Each line below must be set down exactly; omit any image you find.

DATA EXTRACT =>
-- -- --
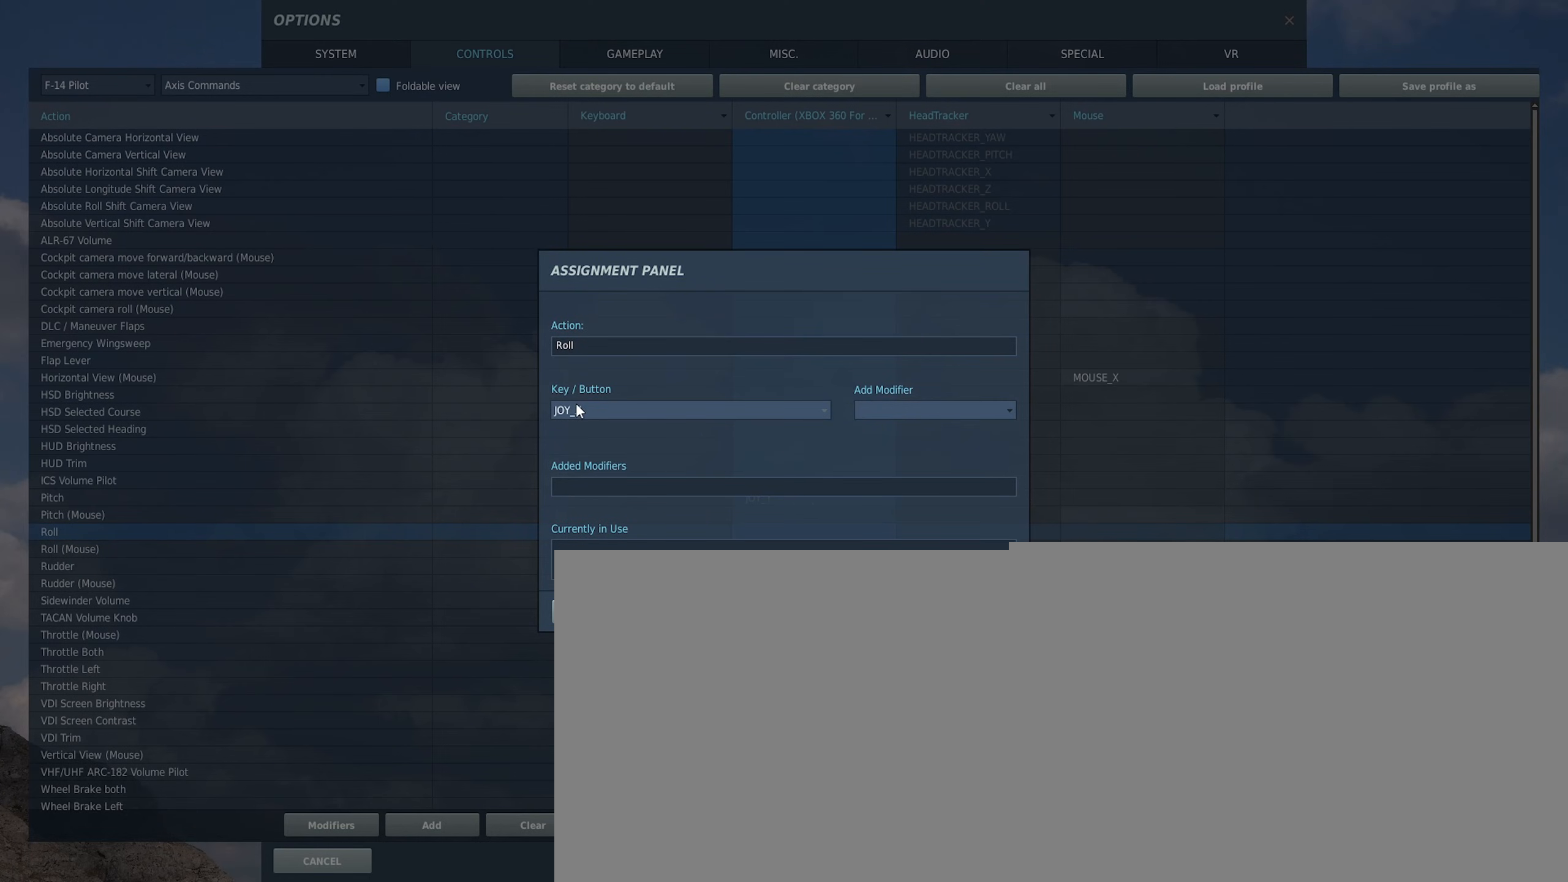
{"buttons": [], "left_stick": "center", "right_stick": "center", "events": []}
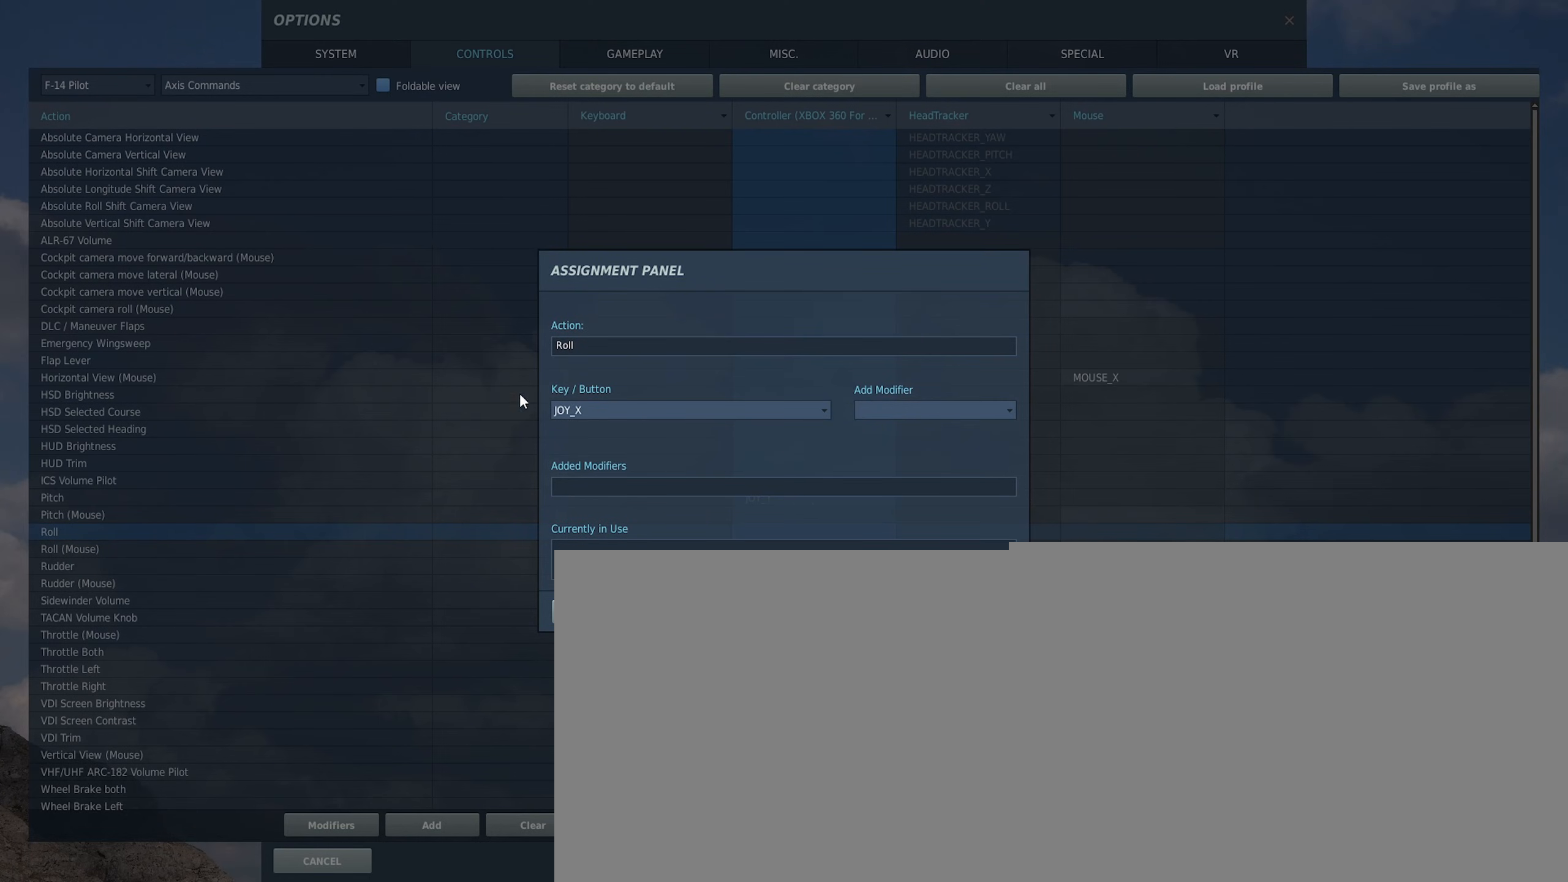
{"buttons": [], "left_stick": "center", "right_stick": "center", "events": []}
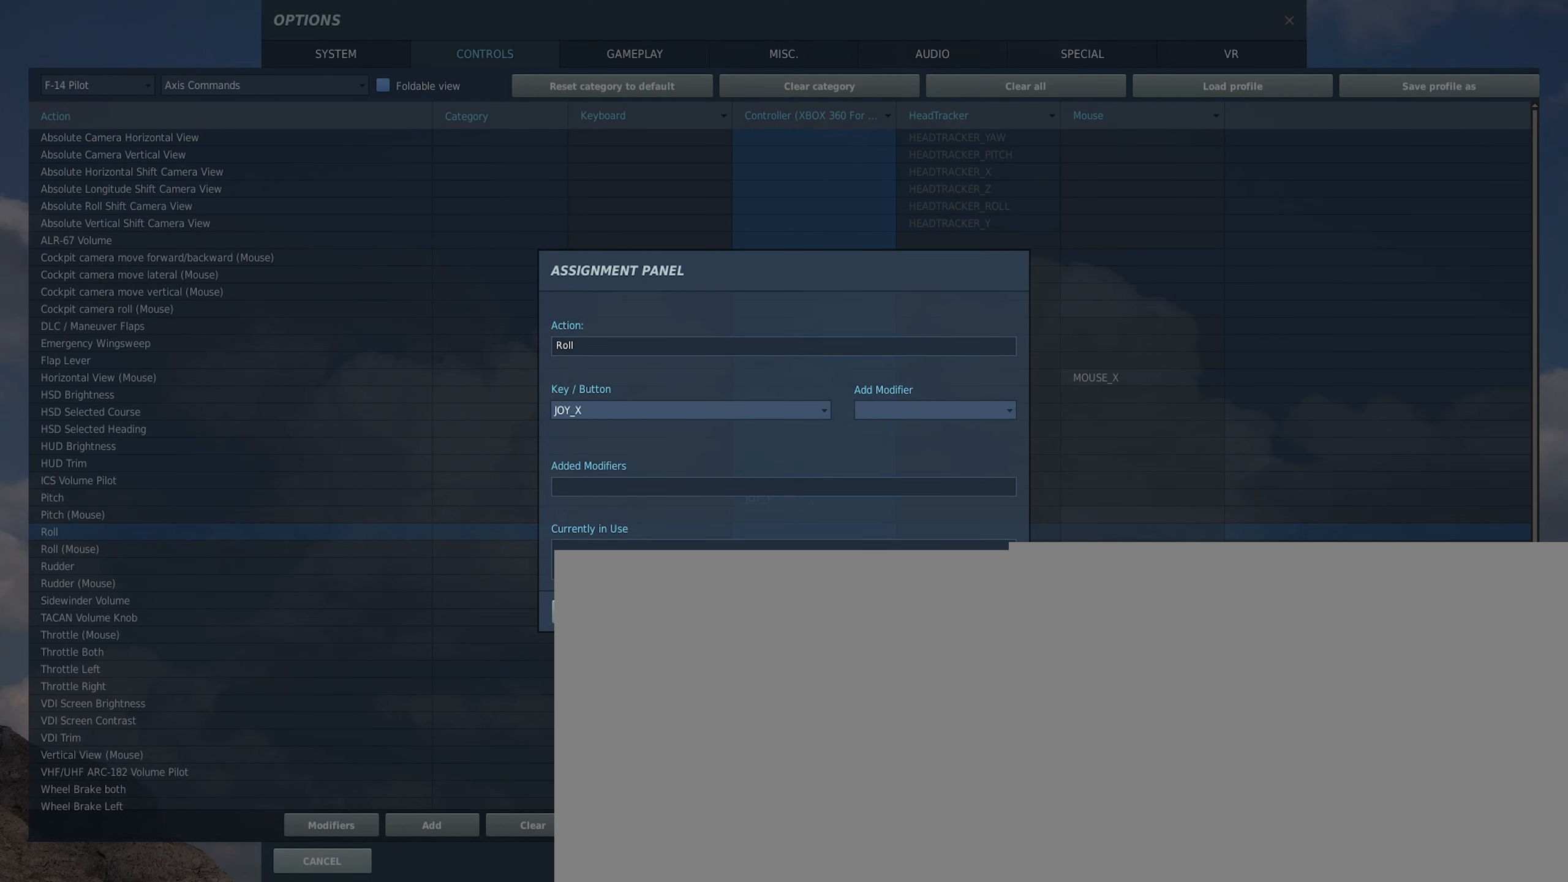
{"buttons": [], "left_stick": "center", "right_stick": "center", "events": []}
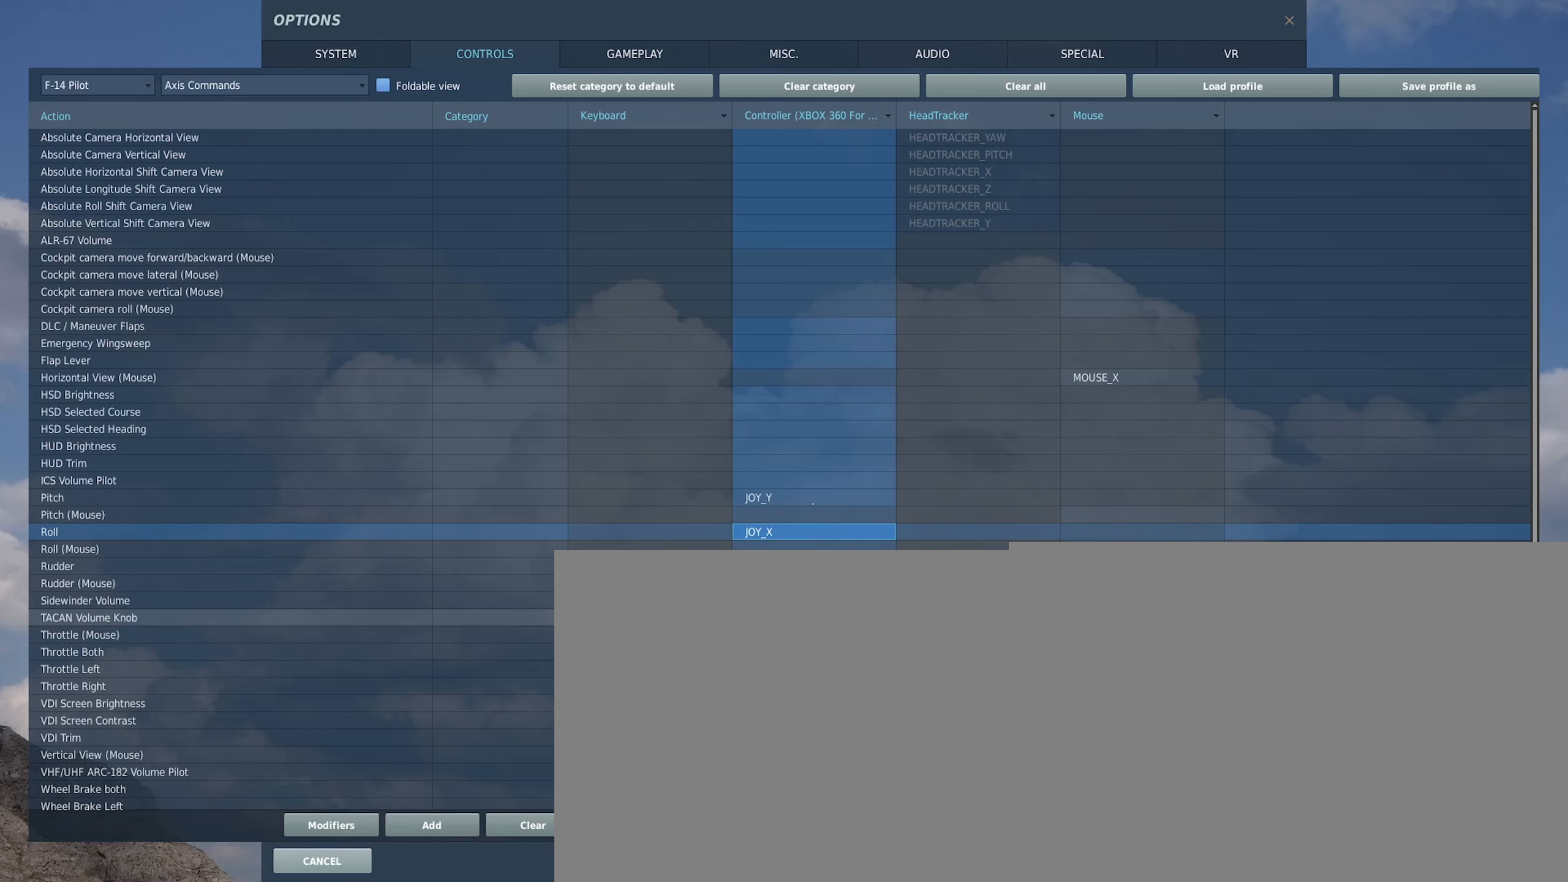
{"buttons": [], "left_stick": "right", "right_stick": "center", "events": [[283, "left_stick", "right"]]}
-- -- --
RESPONSE AREA =>
{"buttons": [], "left_stick": "center", "right_stick": "center", "events": []}
{"buttons": [], "left_stick": "center", "right_stick": "center", "events": []}
{"buttons": [], "left_stick": "center", "right_stick": "center", "events": []}
{"buttons": [], "left_stick": "right", "right_stick": "center", "events": [[283, "left_stick", "right"]]}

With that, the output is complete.